7. To roll out the naan, take one of the 8 pieces of dough and
shape it into a rough ball. Sprinkle flour on the top and bottom and
gently begin to roll it out to an oval shape. The dough will be very
pliable and easy to stretch. Use a little more flour if the dough
sticks but be careful not to use too much. Don’t roll it too big at
this stage – it stretches slightly from your hands later and you
don’t want it to break.
8. To cook the naan, begin to preheat your tawa. Put it on your
largest ring over high heat – not quite the highest, but high. Let it
heat for around 2 minutes. When the tawa is hot, prepare a bowl
of cold water next to your work station. Gently dust off excess
flour from the naan and lay it across your hand. Spread cold water
all over one side and carefully lay this side directly onto the tawa.
The naan can stretch while doing this so be careful not to tear the
dough. A naan cushion will make this process easier.
9. Once on the tawa, cook for around 30 seconds, and then
increase the flame to the highest. Turn the tawa upside down and
roast it over the naked flame. This is still possible without a gas
hob, but you will have the best results over a flame*. The naan will
begin to produce ‘bubbles’. To achieve even charring, move the
tawa in circular motions.
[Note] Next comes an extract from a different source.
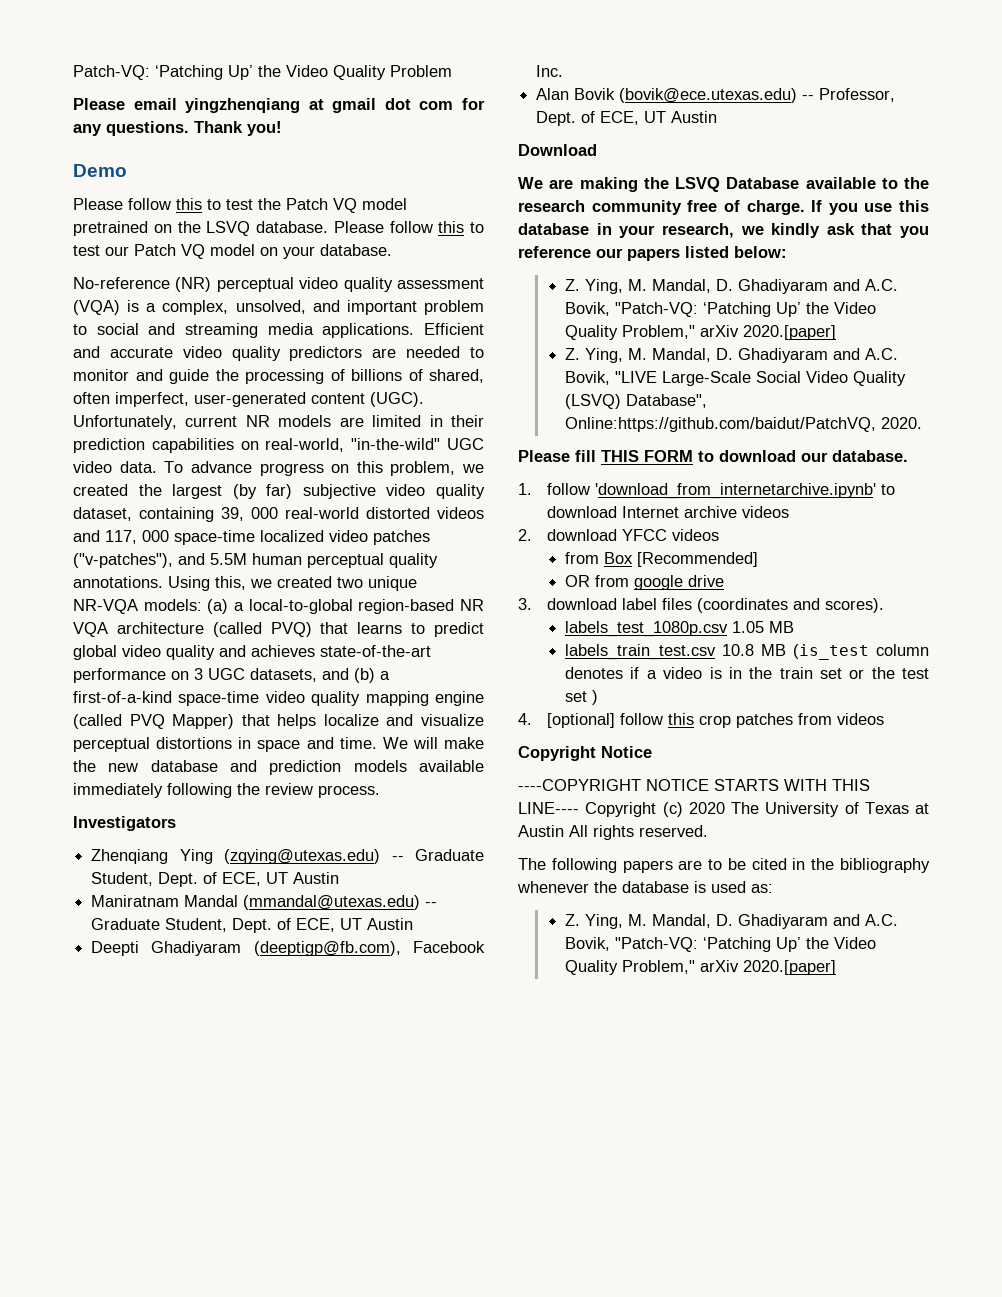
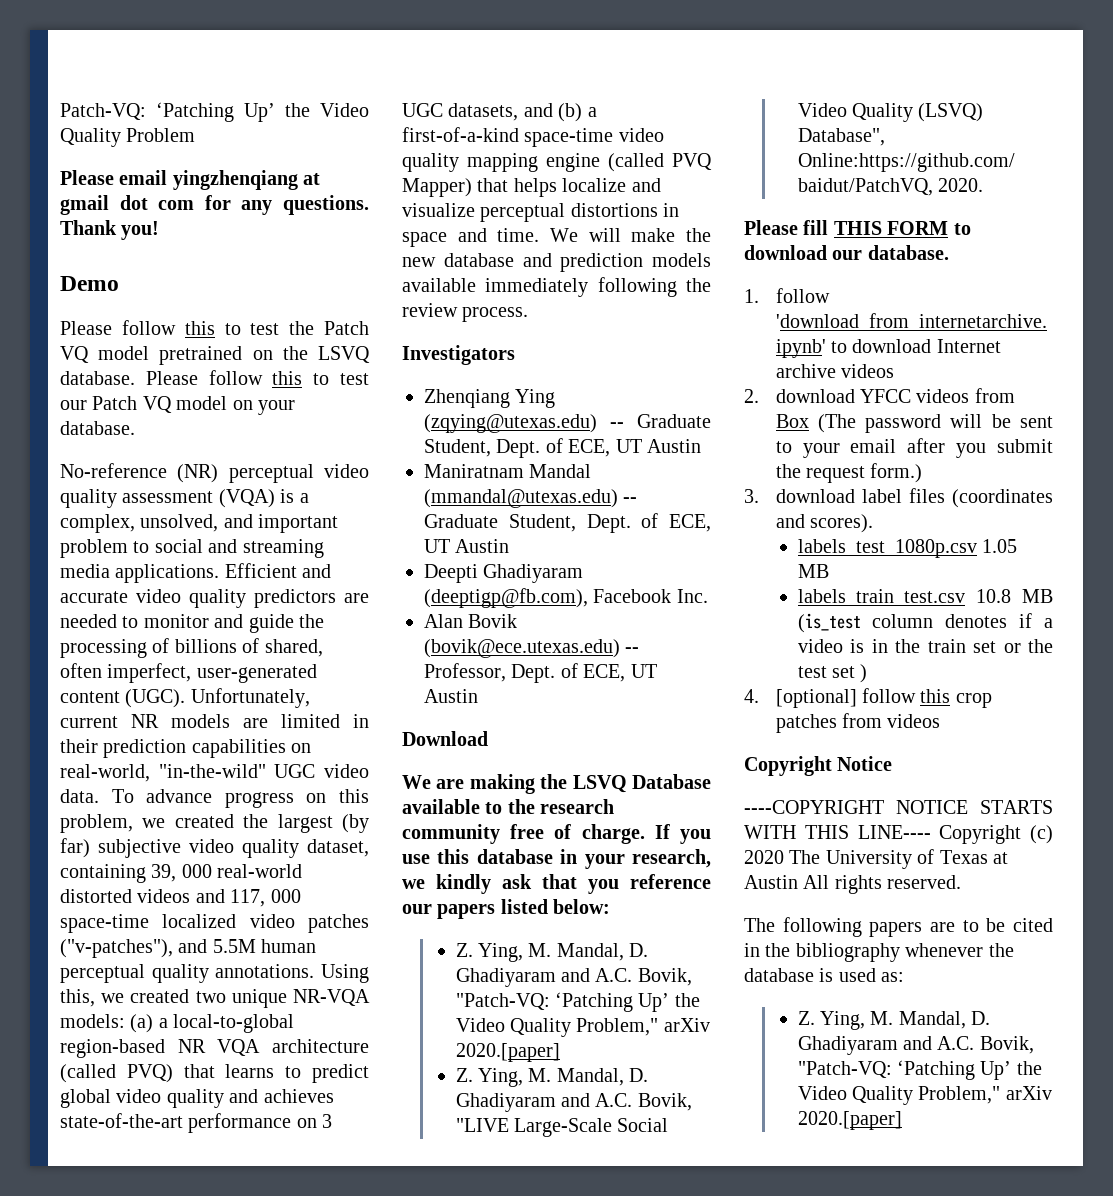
(719, 535) // -> (970, 396) none
[637,552,759,567] [565,575,725,590] [Recommended] // OR from google drive -> [817,414,1053,433] [775,438,1053,458] [775,463,923,483] (The password will be sent to your email after you submit the request form.)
Once you have cooked it enough, use a
spatula to carefully pry the naan from the tawa. Repeat with the
remaining naan.
10. Finally, to make the garlic butter, simply heat butter or
ghee in a small vati, tadka pan, or saucepan and add finely
minced garlic. Cook on low heat until it becomes aromatic and
then add plenty of finely chopped coriander. Spread this over
each naan to infuse with a lovely flavour.